This past week in a cold Waterfront San Francisco convention center Fort Mason, Mark Zuckerberg outlined a plan for a lack of a better term how he plans to take over the world. This was a glamorous event in a vary non-glamorous setting. There were Expensive cocktails in a warehouse, there were Scottish synth pop bands overlooking Alcatraz Island, and in a night filed with the polarities of our wording coming to the fore both figuratively and literally. This seemed appropriate when we consider what Facebook is, it is the melding of any socio-economic setting on the same platform.
This gathering was put on by Facebook to benefit of their delegates attending the F8 conference, and trust me no expense was sacrificed. An event like this, but not on the same scale obviously. This is a kind of state of the state address where they go over what they are going to do in the next year and how they aim to grow and change in the next calendar year.
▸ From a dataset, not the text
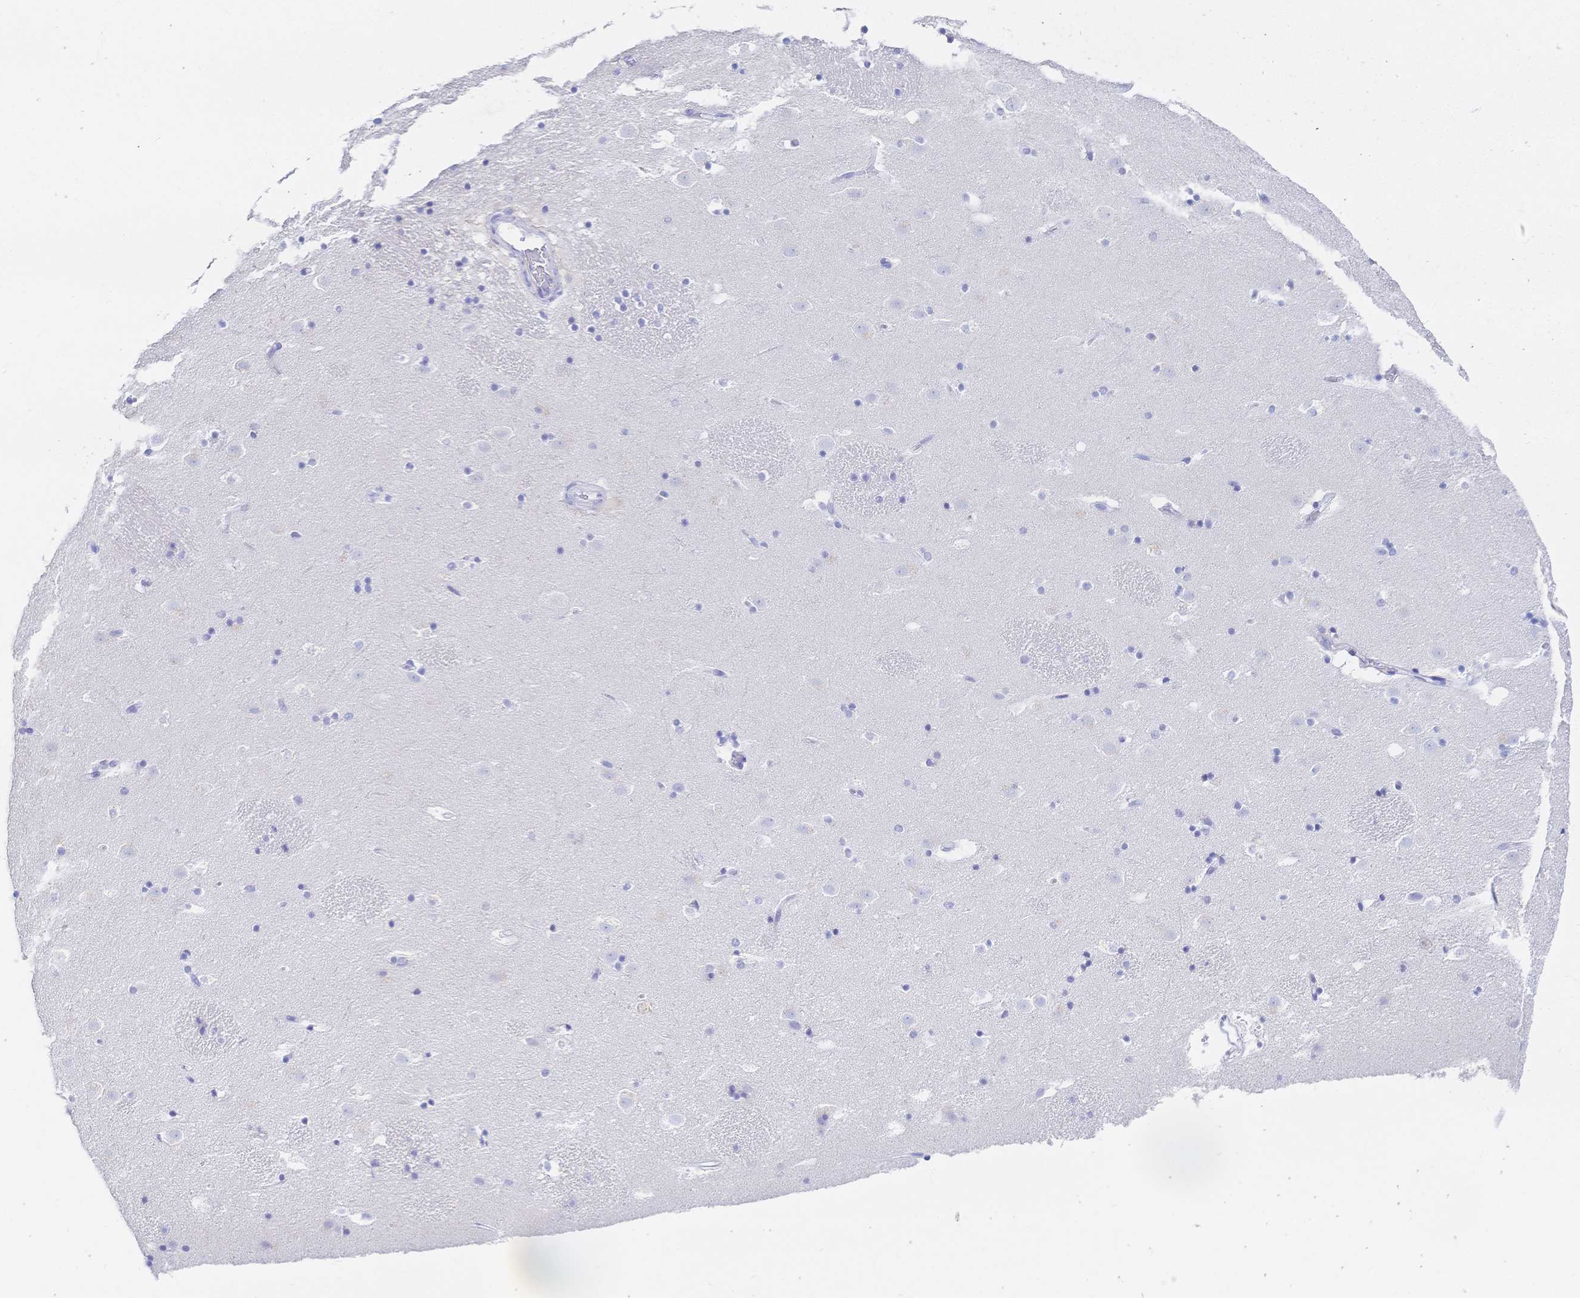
{"staining": {"intensity": "negative", "quantity": "none", "location": "none"}, "tissue": "caudate", "cell_type": "Glial cells", "image_type": "normal", "snomed": [{"axis": "morphology", "description": "Normal tissue, NOS"}, {"axis": "topography", "description": "Lateral ventricle wall"}], "caption": "High power microscopy photomicrograph of an IHC image of normal caudate, revealing no significant positivity in glial cells. (DAB immunohistochemistry (IHC), high magnification).", "gene": "RRM1", "patient": {"sex": "male", "age": 37}}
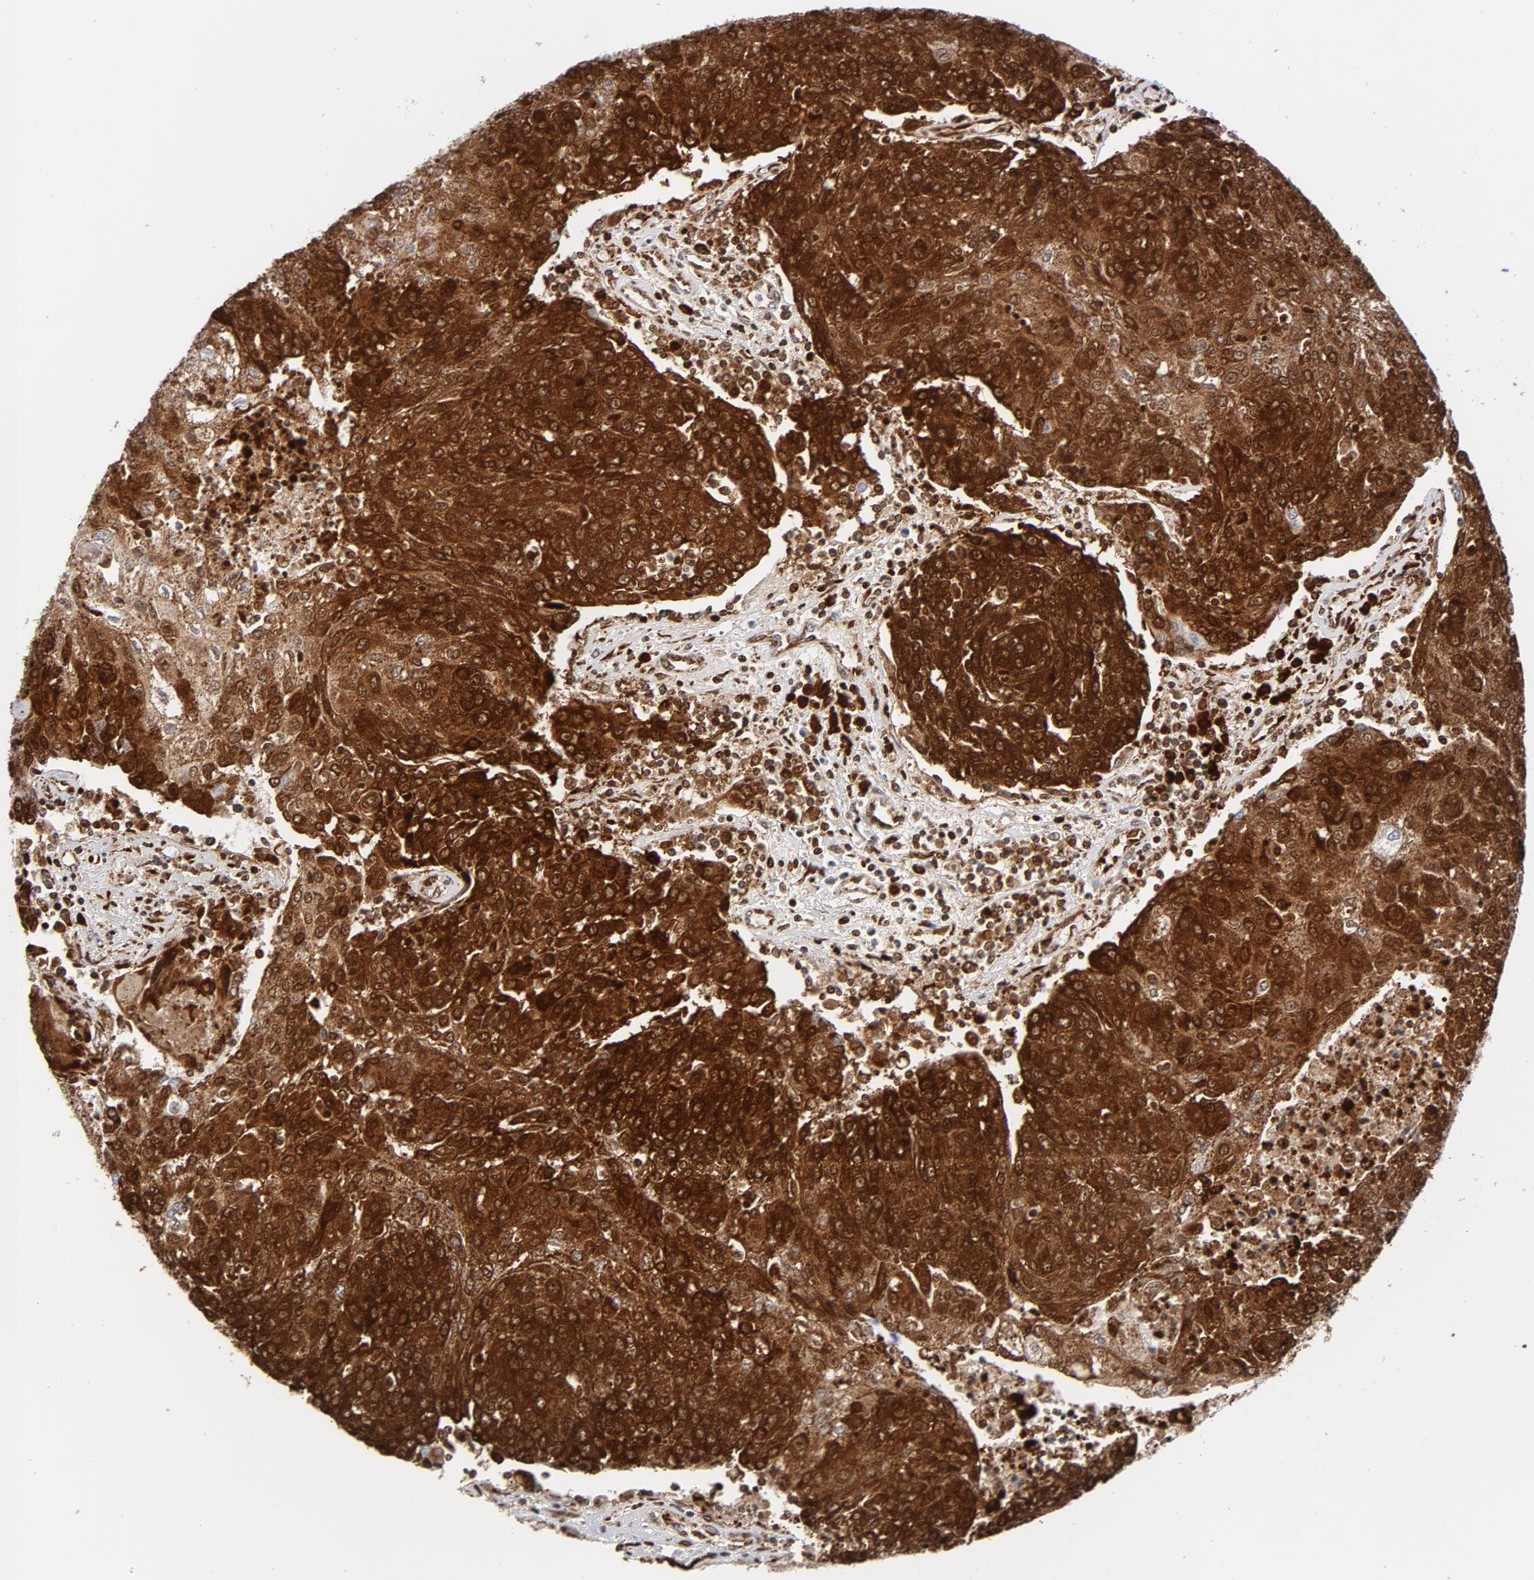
{"staining": {"intensity": "strong", "quantity": ">75%", "location": "cytoplasmic/membranous,nuclear"}, "tissue": "urothelial cancer", "cell_type": "Tumor cells", "image_type": "cancer", "snomed": [{"axis": "morphology", "description": "Urothelial carcinoma, High grade"}, {"axis": "topography", "description": "Urinary bladder"}], "caption": "IHC staining of urothelial cancer, which exhibits high levels of strong cytoplasmic/membranous and nuclear positivity in approximately >75% of tumor cells indicating strong cytoplasmic/membranous and nuclear protein staining. The staining was performed using DAB (brown) for protein detection and nuclei were counterstained in hematoxylin (blue).", "gene": "CYCS", "patient": {"sex": "female", "age": 85}}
There were upwards of 2,600 delegates and they all paid $595 to attend to find out how they can integrate their own digital products with Facebook to carve out some kind of new presence among its enormous audience. This of course with a lot of alcohol and entertainment provided, to create a loose rich shindig.
Mark Zuckerberg gave his brief key note speech then passed the mic off to bands and other speakers throughout the evening. Not before he announced however, that he would be giving every attendee a free virtual reality headset and Samsung smartphone.
He then moved on to saying that the nation, was turning inward and moving against the idea of a connect world and community. He goes on to say that “we’ve gone from a world of isolated communities to a one global community and we are all better off for it.” This fails of coarse to address the fact that about 3 billion people do not have access to the internet, nor Facebook, but his point is at least half way correct. This whole speech was less techie and more of a kind of state of the union feel, where he spoke of the systems and inter-workings of people and the nations the reside more so than the inner workings of a circuit and the computer which it resides, which is a deviation from the feel these address have had in the past.
“You hear all the platitudes about Facebook connecting the planet, but to say they are doing it for benevolent reasons is absolute nonsense. It’s about connecting commerce, not people,” says venture capitalist Om Malik. This is a clear concern and there is a lot of truth to what he is saying, but at the end of the day if the effect of the action produces good, even if it is from a selfish point, is it all bad. Although this a lavish business meeting, they outline how they want to connect the world, and it will be much better as a result of it happening than if it had not.